Exercise goal>
Quote only the lines that start at the line with "que necesites" and run to the end of the entries; omit the pictures.

Data provided>
# # # #
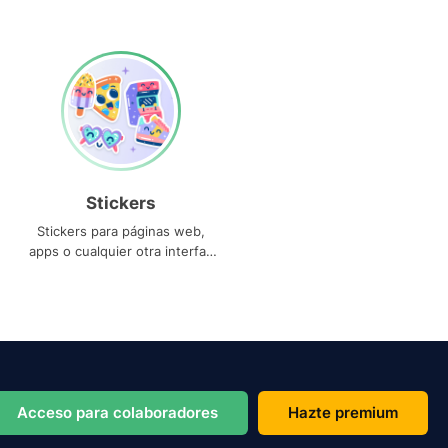
Stickers
Stickers para páginas web,
apps o cualquier otra interfaz
que necesites
Acceso para colaboradores
Hazte premium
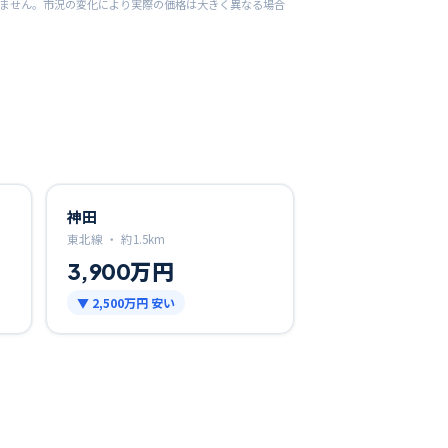
りません。市況の変化により実際の価格は大きく異なる場合
神田
東北線 ・
約
1.5
km
3,900万円
▼
2,500万円
安い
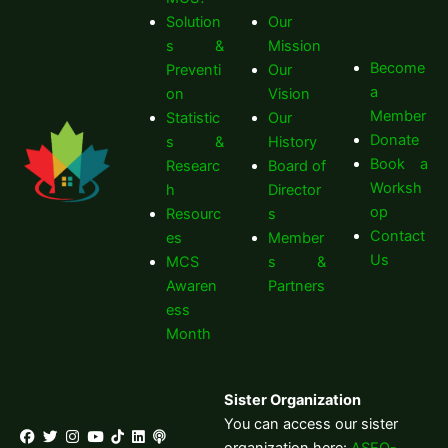
Solution
Our
s &
Mission
Become
Preventi
Our
a
on
Vision
Member
Statistic
Our
Donate
s &
History
Book a
Researc
Board of
Worksh
h
Director
op
Resourc
s
Contact
es
Member
Us
MCS
s &
Awaren
Partners
ess
Month
Sister Organization
You can access our sister
organization here:
ASEQ-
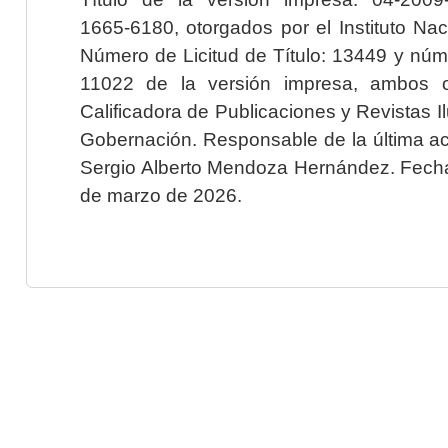
1665-6180, otorgados por el Instituto Nac
Número de Licitud de Título: 13449 y núme
11022 de la versión impresa, ambos o
Calificadora de Publicaciones y Revistas I
Gobernación. Responsable de la última ac
Sergio Alberto Mendoza Hernández. Fecha 
de marzo de 2026.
# # # #
Output of the exercise>
que necesites
Acceso para colaboradores
Hazte premium
りません。市況の変化により実際の価格は大きく異なる場合
神田
東北線 ・
約
1.5
km
3,900万円
▼
2,500万円
安い
Solution
Our
s &
Mission
Become
Preventi
Our
a
on
Vision
Member
Statistic
Our
Donate
s &
History
Book a
Researc
Board of
Worksh
h
Director
op
Resourc
s
Contact
es
Member
Us
MCS
s &
Awaren
Partners
ess
Month
Sister Organization
You can access our sister
organization here:
ASEQ-
1665-6180, otorgados por el Instituto Nac
Número de Licitud de Título: 13449 y núme
11022 de la versión impresa, ambos o
Calificadora de Publicaciones y Revistas I
Gobernación. Responsable de la última ac
Sergio Alberto Mendoza Hernández. Fecha 
de marzo de 2026.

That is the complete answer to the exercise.